**EXTRACTED TEXT:**
Introduction
Introducing Window Functions
PostgreSQL’s documentation does an excellent job of introducing the concept of Window Functions: a window function performs a calculation across a set of table rows that are somehow related to the current row. This is comparable to the type of calculation that can be done with an aggregate function. But unlike regular aggregate functions, use of a window function does not cause rows to become grouped into a single output row — the rows retain their separate identities. Behind the scenes, the window function is able to access more than just the current row of the query result.
Through introducing window functions, we have also introduced two statements that you may not be familiar with: OVER and PARTITION BY. These are key to window functions. Not every window function uses PARTITION BY; we can also use ORDER BY or no statement at all depending on the query we want to run. You will practice using these clauses in the upcoming quizzes. If you want more details right now, this resource from Pinal Dave is helpful.

Human pose images with coordinates
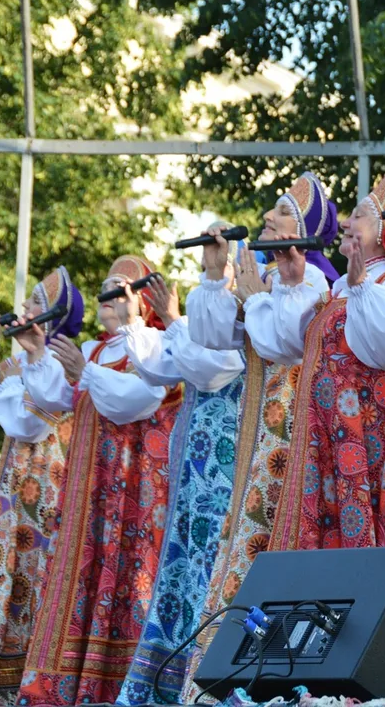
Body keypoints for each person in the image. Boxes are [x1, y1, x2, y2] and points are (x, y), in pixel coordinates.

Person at [177, 176, 338, 701]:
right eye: (269, 214)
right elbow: (209, 333)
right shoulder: (260, 275)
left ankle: (279, 682)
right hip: (257, 442)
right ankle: (225, 678)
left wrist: (255, 300)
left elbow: (286, 343)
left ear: (305, 231)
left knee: (277, 547)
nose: (267, 222)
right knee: (244, 544)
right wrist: (216, 272)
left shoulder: (316, 281)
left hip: (295, 439)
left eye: (280, 216)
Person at [15, 256, 183, 706]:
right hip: (91, 485)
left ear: (142, 298)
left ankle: (125, 687)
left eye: (121, 287)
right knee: (81, 574)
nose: (109, 296)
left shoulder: (155, 343)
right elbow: (54, 398)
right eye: (105, 287)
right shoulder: (91, 348)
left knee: (131, 573)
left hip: (135, 488)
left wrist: (86, 374)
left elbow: (136, 400)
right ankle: (61, 686)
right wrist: (35, 350)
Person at [247, 170, 385, 551]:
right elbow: (288, 347)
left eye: (360, 215)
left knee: (380, 548)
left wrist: (363, 286)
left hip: (378, 442)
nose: (346, 221)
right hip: (335, 441)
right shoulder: (338, 289)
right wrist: (292, 282)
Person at [114, 240, 245, 705]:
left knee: (209, 558)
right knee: (185, 562)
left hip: (224, 463)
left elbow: (210, 372)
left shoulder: (244, 333)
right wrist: (139, 319)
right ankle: (166, 680)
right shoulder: (198, 328)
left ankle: (202, 677)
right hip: (194, 466)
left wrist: (171, 320)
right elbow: (158, 370)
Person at [0, 267, 83, 707]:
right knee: (6, 581)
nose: (24, 309)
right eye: (28, 301)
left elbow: (26, 422)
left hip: (49, 492)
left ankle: (34, 685)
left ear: (51, 318)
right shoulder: (22, 364)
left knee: (37, 582)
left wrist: (27, 362)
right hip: (15, 495)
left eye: (34, 303)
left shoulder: (62, 364)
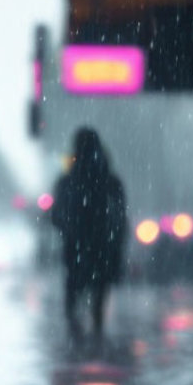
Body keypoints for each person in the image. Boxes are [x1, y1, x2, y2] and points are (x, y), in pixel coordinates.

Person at [50, 126, 128, 339]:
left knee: (72, 306)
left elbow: (56, 216)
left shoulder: (67, 181)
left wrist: (70, 231)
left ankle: (77, 344)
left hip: (76, 250)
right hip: (104, 251)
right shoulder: (111, 181)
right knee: (98, 306)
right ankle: (97, 339)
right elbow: (121, 219)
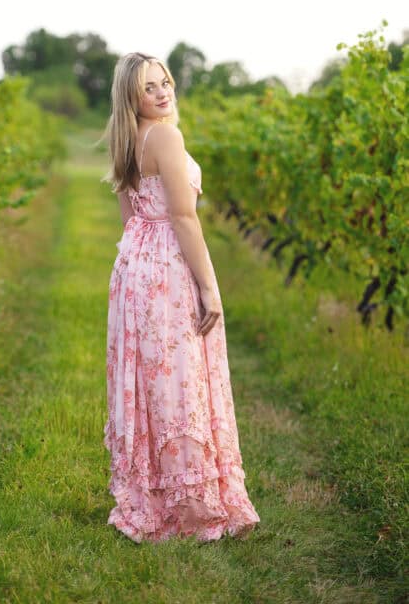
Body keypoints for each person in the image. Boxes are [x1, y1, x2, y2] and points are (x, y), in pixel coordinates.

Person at [100, 51, 261, 543]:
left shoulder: (126, 138)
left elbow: (130, 218)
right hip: (167, 266)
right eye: (148, 87)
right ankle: (188, 506)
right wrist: (208, 286)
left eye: (164, 82)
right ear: (132, 96)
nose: (161, 92)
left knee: (154, 379)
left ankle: (155, 494)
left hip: (135, 265)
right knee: (180, 379)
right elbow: (184, 217)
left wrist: (140, 268)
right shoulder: (165, 136)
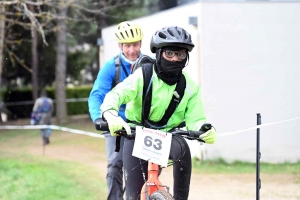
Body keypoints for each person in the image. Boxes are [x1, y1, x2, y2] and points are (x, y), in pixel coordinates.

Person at [100, 26, 216, 200]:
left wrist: (204, 128)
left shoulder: (190, 86)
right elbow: (116, 95)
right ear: (159, 53)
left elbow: (196, 119)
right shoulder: (143, 75)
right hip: (135, 135)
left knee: (183, 147)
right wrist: (110, 114)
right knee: (134, 195)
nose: (175, 59)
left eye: (181, 55)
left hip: (166, 137)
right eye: (169, 54)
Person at [88, 21, 144, 200]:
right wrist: (98, 118)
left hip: (141, 123)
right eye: (127, 46)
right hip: (115, 123)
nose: (132, 50)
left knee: (147, 166)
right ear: (120, 46)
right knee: (115, 163)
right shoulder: (112, 67)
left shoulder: (149, 65)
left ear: (141, 44)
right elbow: (97, 95)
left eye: (135, 44)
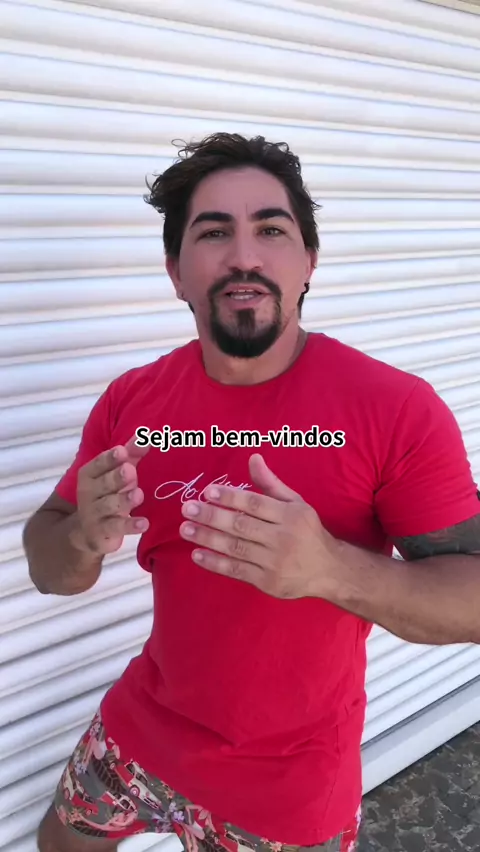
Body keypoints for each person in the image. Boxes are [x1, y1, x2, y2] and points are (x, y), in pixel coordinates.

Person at [23, 133, 480, 852]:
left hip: (287, 790)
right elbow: (51, 569)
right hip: (141, 730)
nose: (244, 256)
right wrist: (81, 533)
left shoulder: (395, 410)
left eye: (271, 229)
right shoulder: (133, 402)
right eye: (213, 233)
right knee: (61, 841)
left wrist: (332, 569)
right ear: (175, 272)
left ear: (309, 262)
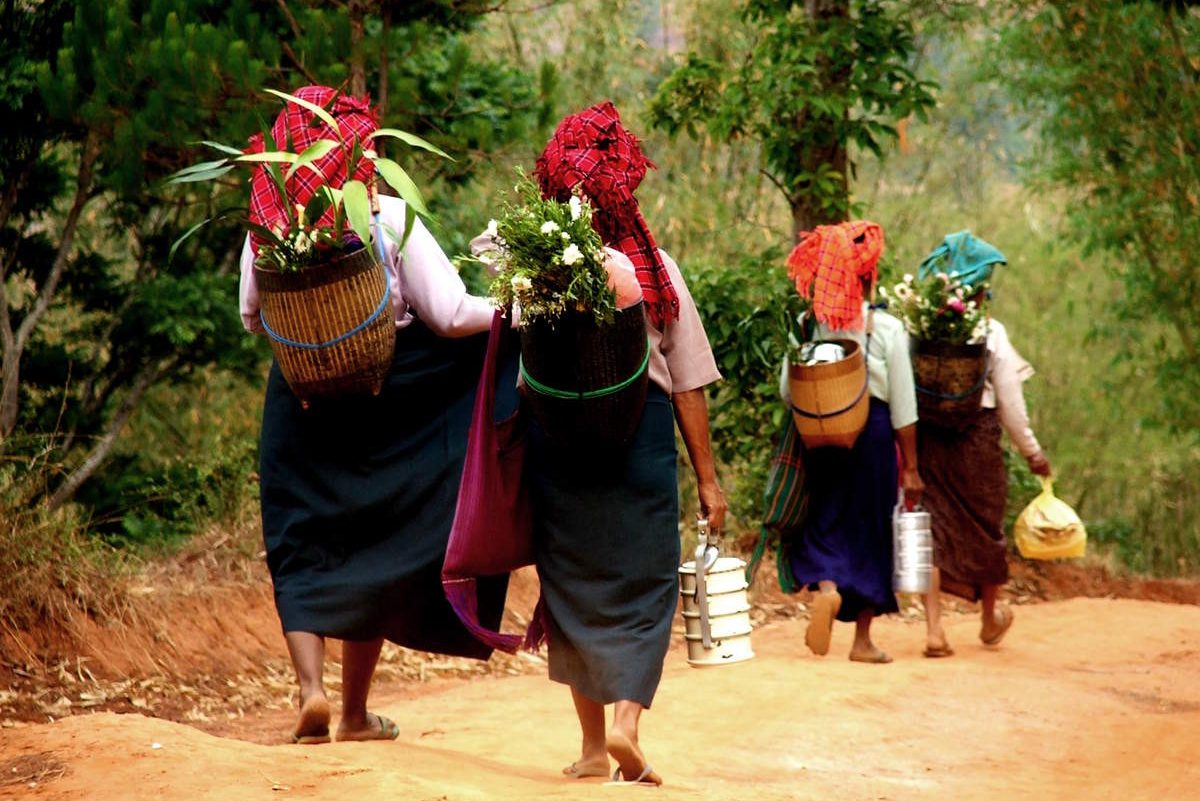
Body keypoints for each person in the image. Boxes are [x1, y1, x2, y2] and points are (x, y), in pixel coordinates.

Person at [239, 86, 508, 744]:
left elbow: (251, 314)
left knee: (298, 542)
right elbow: (447, 315)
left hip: (300, 404)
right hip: (389, 400)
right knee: (377, 544)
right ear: (361, 150)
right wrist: (511, 313)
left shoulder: (268, 226)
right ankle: (355, 712)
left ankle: (313, 692)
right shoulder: (385, 217)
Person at [524, 102, 727, 786]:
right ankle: (626, 725)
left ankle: (589, 746)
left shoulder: (534, 276)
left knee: (573, 585)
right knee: (644, 589)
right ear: (625, 192)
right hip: (640, 444)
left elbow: (512, 368)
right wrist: (708, 479)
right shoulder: (654, 270)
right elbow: (690, 380)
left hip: (557, 448)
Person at [781, 221, 923, 664]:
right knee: (870, 530)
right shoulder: (885, 328)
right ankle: (861, 642)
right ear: (866, 276)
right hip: (874, 433)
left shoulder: (808, 324)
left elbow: (787, 389)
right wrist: (913, 467)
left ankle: (827, 589)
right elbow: (904, 402)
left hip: (821, 434)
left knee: (825, 518)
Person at [915, 231, 1052, 658]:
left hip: (930, 440)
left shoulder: (918, 328)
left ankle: (934, 629)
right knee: (984, 528)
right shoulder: (991, 332)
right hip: (978, 443)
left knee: (932, 529)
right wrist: (1032, 452)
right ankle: (989, 617)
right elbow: (1011, 404)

**STUDY QUESTIONS:**
a - Which two statements does the introduction to window functions name as key to window functions?
b - Render this sentence from the introduction to window functions in Spanish: "Not every window function uses PARTITION BY; we can also use ORDER BY or no statement at all depending on the query we want to run."
c - Supply the next part of the introduction to window functions, starting after its final sentence.
The data above were taken from a separate source.

**YOUR RESPONSES:**
a - OVER and PARTITION BY.

b - No todas las funciones de ventana usan PARTITION BY; también podemos usar ORDER BY o ninguna instrucción, según la consulta que queramos ejecutar.

c -
Note: You can’t use window functions and standard aggregations in the same query. More specifically, you can’t include window functions in a GROUP BY clause.
Creating a Running Total Using Window Functions
Using Derek’s previous video as an example, create another running total. This time, create a running total of standard_amt_usd
(in the orders
table) over order time with no date truncation. Your final table should have two columns: one with the amount being added for each new row, and a second with the running total.
SELECT standard_amt_usd,
SUM(standard_amt_usd) OVER (ORDER BY occurred_at) AS running_total
FROM orders
Creating a Partitioned Running Total Using Window Functions
Now, modify your query from the previous quiz to include partitions. Still create a running total of standard_amt_usd
(in the orders
table) over order time, but this time, date truncate occurred_at
by year and partition by that same year-truncated occurred_at
variable. Your final table should have three columns: One with the amount being added for each row, one for the truncated date, and a final column with the running total within each year.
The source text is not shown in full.